A common solution is to make a base view model which contains the properties used in the layout file and then inherit from the base model to the models used on respective pages.

The problem with this approach is that you now have locked yourself into the problem of a model can only inherit from one other class, and maybe your solution is such that you cannot use inheritance on the model you intended anyways.

My solution also starts of with a base view model:

public class LayoutModel
{
    public LayoutModel(string title)
    {
        Title = title;
    }

    public string Title { get;}
}

What I then use is a generic version of the LayoutModel which inherits from the LayoutModel, like this:

public class LayoutModel<T> : LayoutModel
{
    public LayoutModel(T pageModel, string title) : base(title)
    {
        PageModel = pageModel;
    }

    public T PageModel { get; }
}

With this solution I have disconnected the need of having inheritance between the layout model and the model.

So now I can go ahead and use the LayoutModel in Layout.cshtml like this:

@model LayoutModel
<!doctype html>
<html>
<head>
<title>@Model.Title</title>
</head>
<body>
@RenderBody()
</body>
</html>

And on a page you can use the generic LayoutModel like this:

@model LayoutModel<Customer>
@{
    var customer = Model.PageModel;
}

<p>Customer name: @customer.Name</p>

From your controller you simply return a model of type LayoutModel:

public ActionResult Page()
{
    return View(new LayoutModel<Customer>(new Customer() { Name = "Test" }, "Title");
}

For example

@model IList<Model.User>

@{
    Layout="~/Views/Shared/SiteLayout.cshtml";
}

Read more about the new @model directive

Let's assume your model is a collection of objects (or maybe a single object). For each object in the model do the following.

1) Put the object you want to display in the ViewBag. For example:

  ViewBag.YourObject = yourObject;

2) Add a using statement at the top of _Layout.cshtml that contains the class definition for your objects. For example:

@using YourApplication.YourClasses;

3) When you reference yourObject in _Layout cast it. You can apply the cast because of what you did in (2).

Maybe it isnt technically the proper way to handle it, but the simplest and most reasonable solution for me is to just make a class and instantiate it in the layout.

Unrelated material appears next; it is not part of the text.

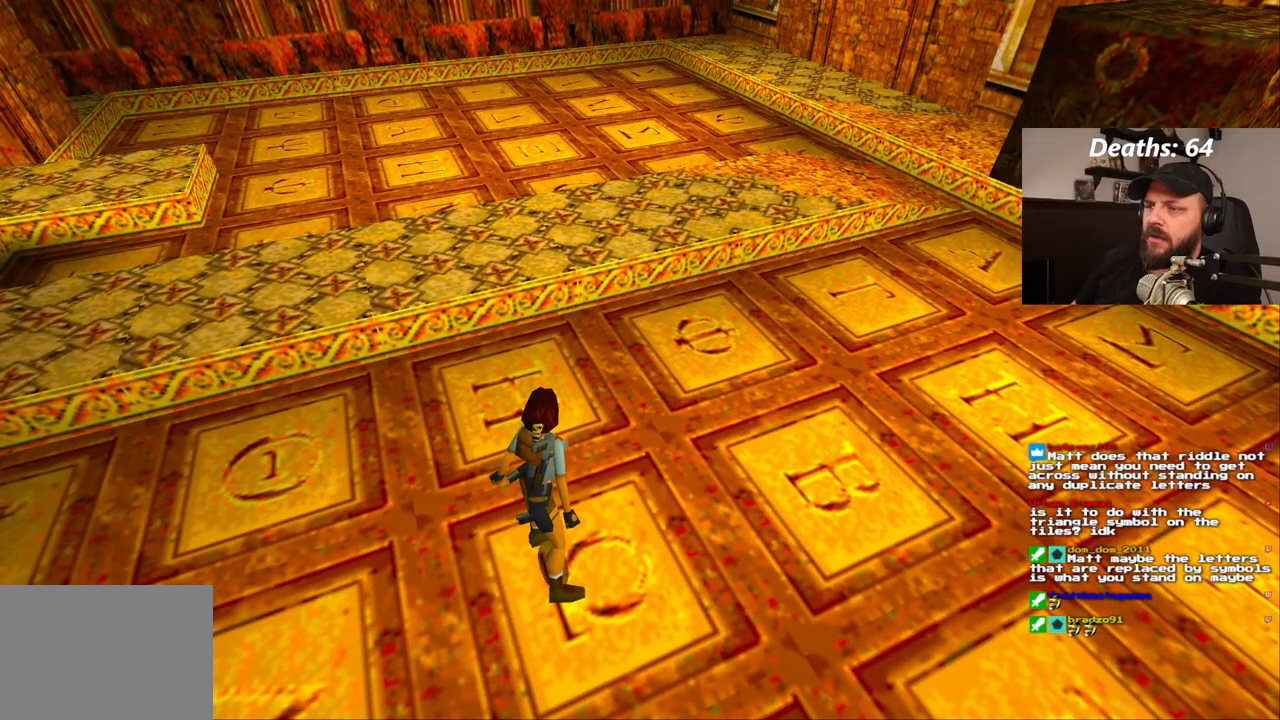
{"dt_ms": 500, "buttons": [], "left_stick": "center", "right_stick": "center", "events": []}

It is a one time exception to the otherwise correct way of doing it. If this is done more than in the layout then you need to seriously rethink what your doing and maybe read a few more tutorials before progressing further in your project.

public class MyLayoutModel {
    public User CurrentUser {
        get {
            .. get the current user ..
        }
    }
}

then in the view

@{
    // Or get if from your DI container
    var myLayoutModel = new MyLayoutModel();
}

in .net core you can even skip that and use dependency injection.

@inject My.Namespace.IMyLayoutModel myLayoutModel

It is one of those areas that is kind of shady. But given the extremely over complicated alternatives I am seeing here, I think it is more than an ok exception to make in the name of practicality. Especially if you make sure to keep it simple and make sure any heavy logic (I would argue that there really shouldnt be any, but requirements differ) is in another class/layer where it belongs. It is certainly better than polluting ALL of your controllers or models for the sake of basically just one view..

public interface IContainsMyModel
{
    ViewModel Model { get; }
}

public class ViewModel : IContainsMyModel
{
    public string MyProperty { set; get; }
    public ViewModel Model { get { return this; } }
}

public class Composition : IContainsMyModel
{
    public ViewModel ViewModel { get; set; }
}

Use IContainsMyModel in your layout.

Solved. Interfaces rule.

1. Add a property to your controller (or base controller) called MainLayoutViewModel (or whatever) with whatever type you would like to use.
2. In the constructor of your controller (or base controller), instantiate the type and set it to the property.
3. Set it to the ViewData field (or ViewBag)
4. In the Layout page, cast that property to your type.

Example: Controller:

public class MyController : Controller
{
    public MainLayoutViewModel MainLayoutViewModel { get; set; }

    public MyController()
    {
        this.MainLayoutViewModel = new MainLayoutViewModel();//has property PageTitle
        this.MainLayoutViewModel.PageTitle = "my title";

        this.ViewData["MainLayoutViewModel"] = this.MainLayoutViewModel;
    }

}

Example top of Layout Page

@{
var viewModel = (MainLayoutViewModel)ViewBag.MainLayoutViewModel;
}

Now you can reference the variable 'viewModel' in your layout page with full access to the typed object.

I like this approach because it is the controller that controls the layout, while the individual page viewmodels remain layout agnostic.

Notes for MVC Core

public class MyActionFilter: Attribute, IActionFilter
    {
        public void OnActionExecuted(ActionExecutedContext context)
        {
        }

        public void OnActionExecuting(ActionExecutingContext context)
        {
            var myController= context.Controller as MyController;

            if (myController!= null)
            {
                myController.Layout = new MainLayoutViewModel
                {

                };

                myController.ViewBag.MainLayoutViewModel= myController.Layout;
            }
        }
    }